TRY IT: Your output must consist solely of the lines from the one containing "line: (232, 619)" through the end of the records, reproduced exactly.

SUPPLIED ENTRIES:
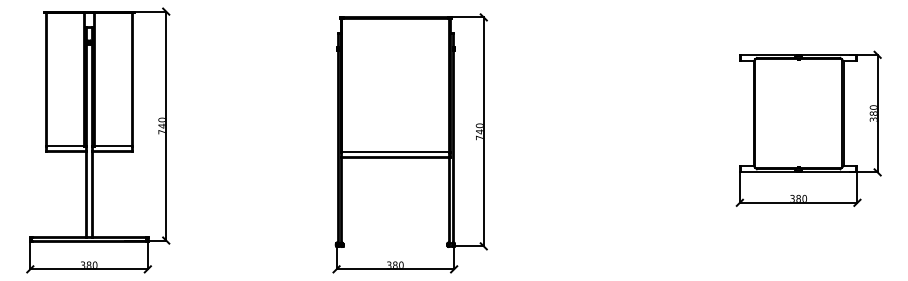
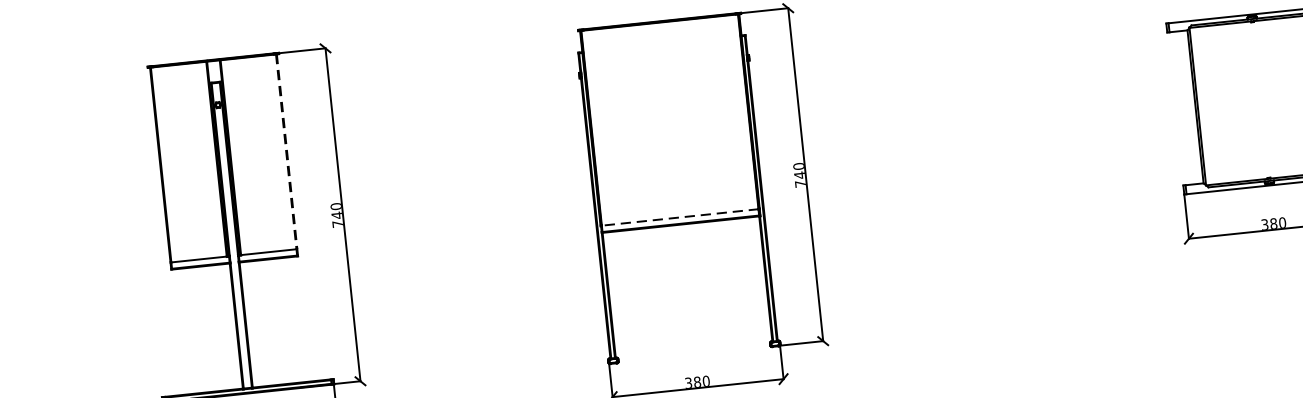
line: (132, 79) -> (286, 152), solid -> dashed
line: (394, 151) -> (678, 216), solid -> dashed

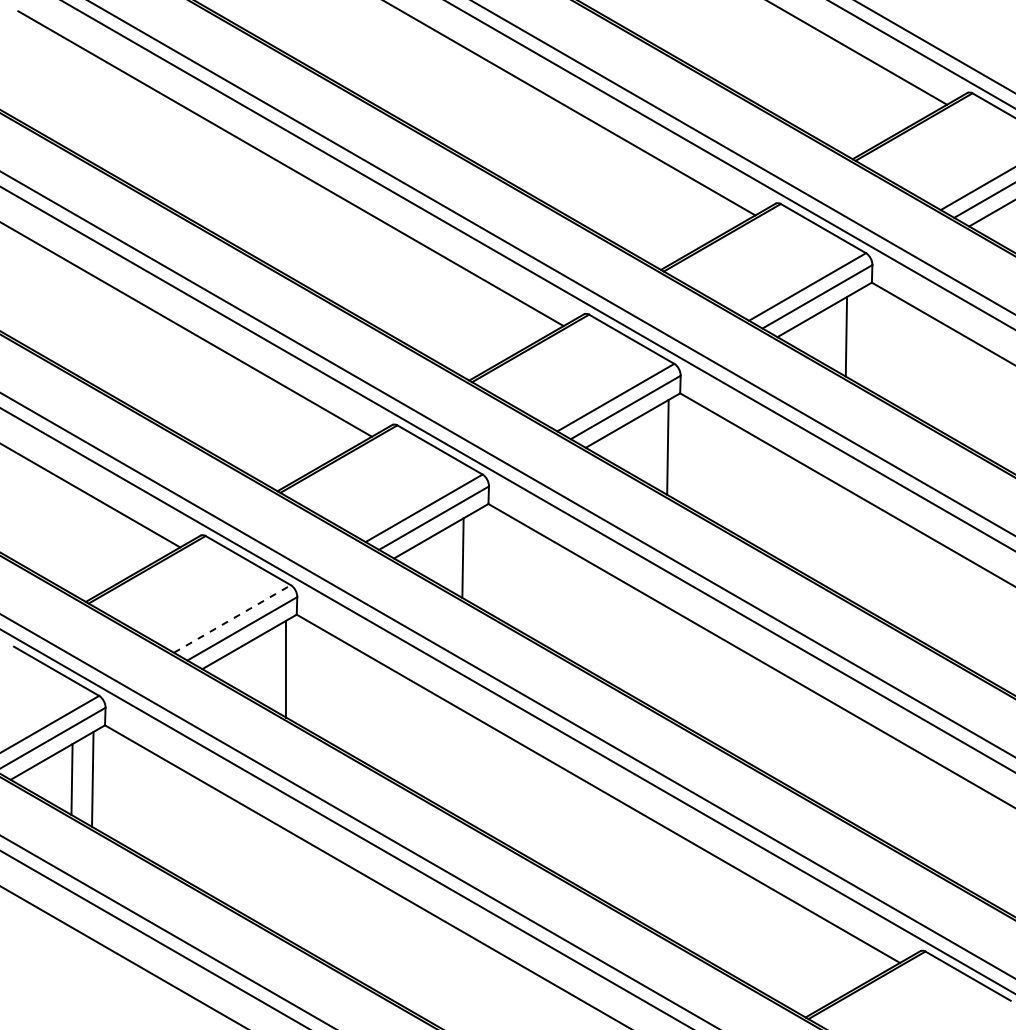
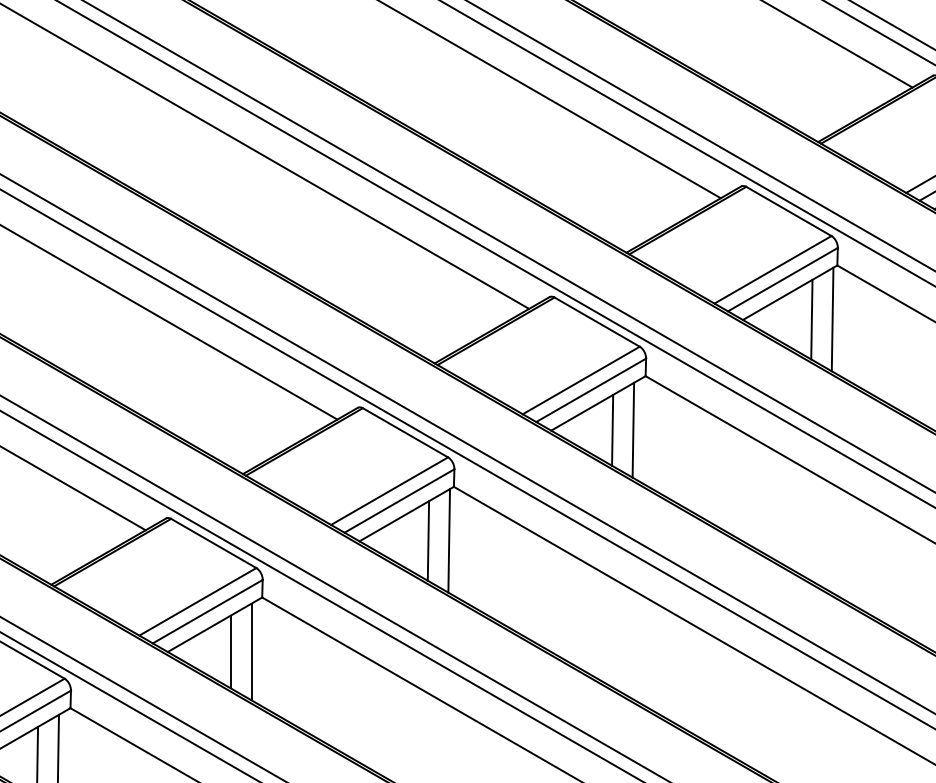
line: (866, 336) -> (831, 319), added
line: (646, 447) -> (611, 430), added
line: (483, 557) -> (448, 540), added
line: (232, 619) -> (197, 602), dashed -> solid
line: (265, 668) -> (230, 651), added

OUTPUT FOR THIS TASK:
line: (232, 619) -> (197, 602), dashed -> solid
line: (265, 668) -> (230, 651), added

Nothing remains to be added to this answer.